That’s just to pay for the party the Democrats had the other day.
So how will they pay for it? No problem. Just Fig-get-a-bud-it.
Just wipe it off the books and start planning the next trillion-dollar spending spree. That’s how both parties have addressed PAYGO since we passed it. The net result is that the deficit has nearly tripled and the debt has more than doubled in less than a decade.
At least the Republican tax cuts in 2017 helped produce such a strong economic recovery that our revenues went up – not down. That should have reduced the deficit, but OUR failure to control spending instead drove the deficit still higher. In short, “It’s the Spending, Stupid.”
No nation has ever spent, taxed and borrowed its way to prosperity – but many have spent, taxed and borrowed themselves to bankruptcy and ruin. History warns us that nations that bankrupt themselves aren’t around very long – because before you can provide for the common defense and promote the general welfare you first have to pay for them.
- Excessive debt saps the credit of a nation that is its lifeline in times of genuine peril.
- It consumes our future prosperity as interest costs swell.
- It saps the economic vitality of a nation by crowding out capital that would otherwise be available to consumers and homebuyers and businesses.
- It robs the currency of its value, pilfering people’s savings and pensions.
And it alienates capital markets until interest rates rise and interest costs balloon into a debt spiral. Once this starts, there’s no way to stop it until the whole house of cards crashes down.
You want to know what that looks like? It looks a lot like Venezuela.
In the spring of 1945, there was serious concern whether we could continue the war into 1946 – bond sales were failing miserably, war taxes, spending, borrowing and inflation had hollowed out our economy and the nation’s credit was nearing exhaustion. Now consider this: we are carrying a larger percentage of debt today than we were at the end of World War II, and I fear how we could respond to a similar sustained national threat today.

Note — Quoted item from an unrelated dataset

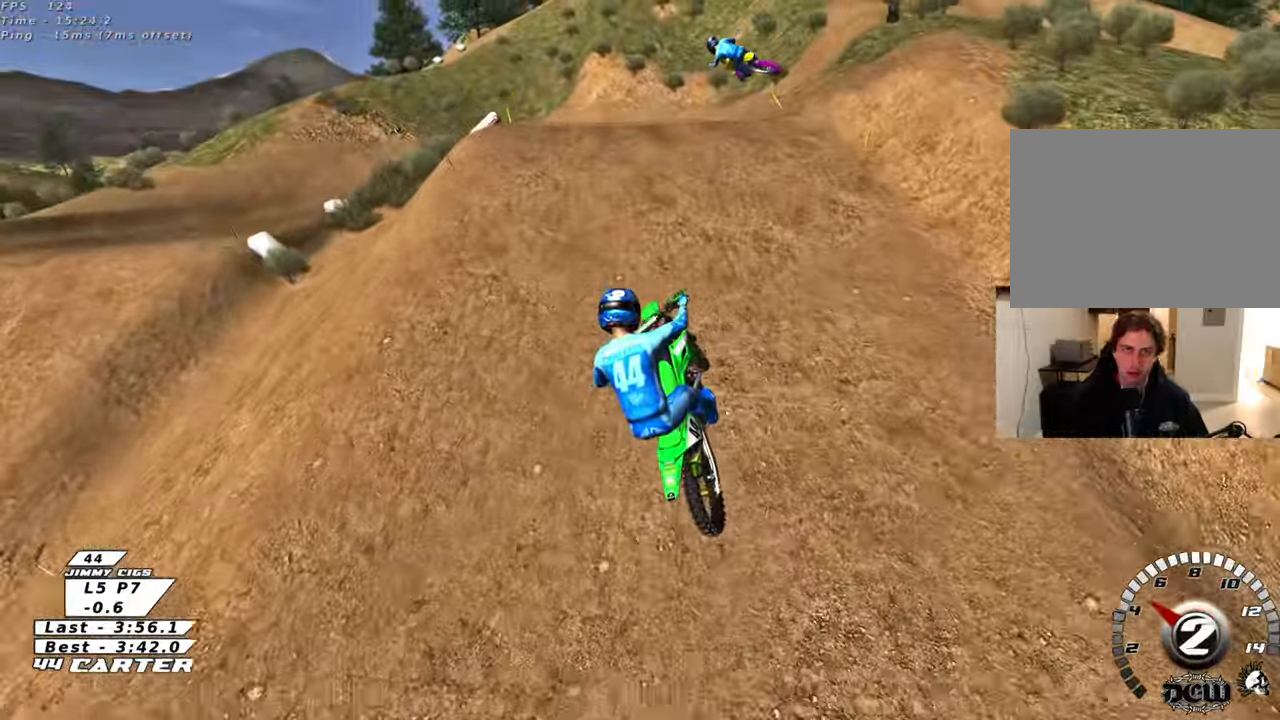
{"buttons": [], "left_stick": "up-left", "right_stick": "center", "events": [[17, "X", "up"], [100, "L1", "up"], [150, "X", "down"], [200, "left_stick", "left"], [233, "X", "up"], [300, "left_stick", "up-left"], [383, "X", "down"], [467, "X", "up"]]}
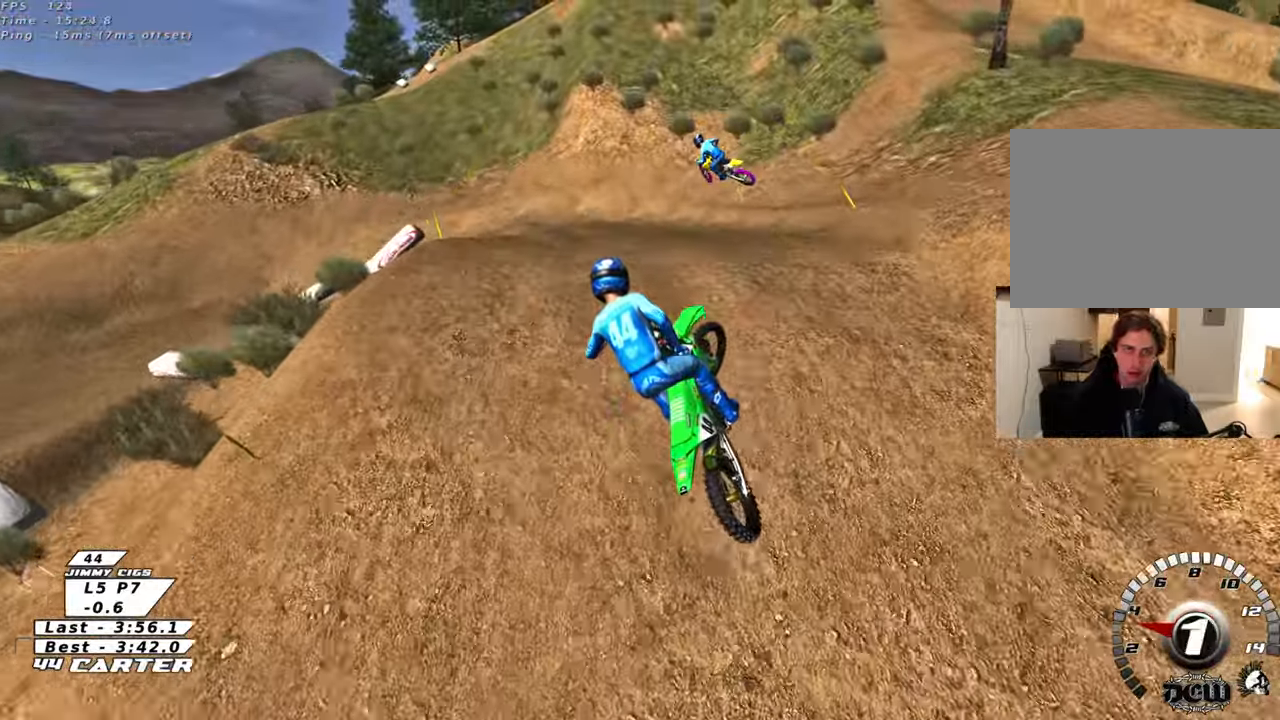
{"buttons": ["X"], "left_stick": "right", "right_stick": "center", "events": [[17, "R2", "down"], [100, "X", "down"], [167, "X", "up"], [167, "left_stick", "center"], [283, "X", "down"], [300, "R2", "up"], [300, "left_stick", "right"], [333, "X", "up"], [483, "X", "down"]]}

When a colleague told the great economist Adam Smith that a British defeat would be the “Ruin of the nation,” Smith calmly observed, “Be assured, my young friend, that there is a great deal of ruin in a nation.”
But as I look at the unprecedented and unsustainable debt these policies are producing, I can’t avoid a sense of foreboding that our nation is fast running out of ruin, and that a terrible day of reckoning is coming.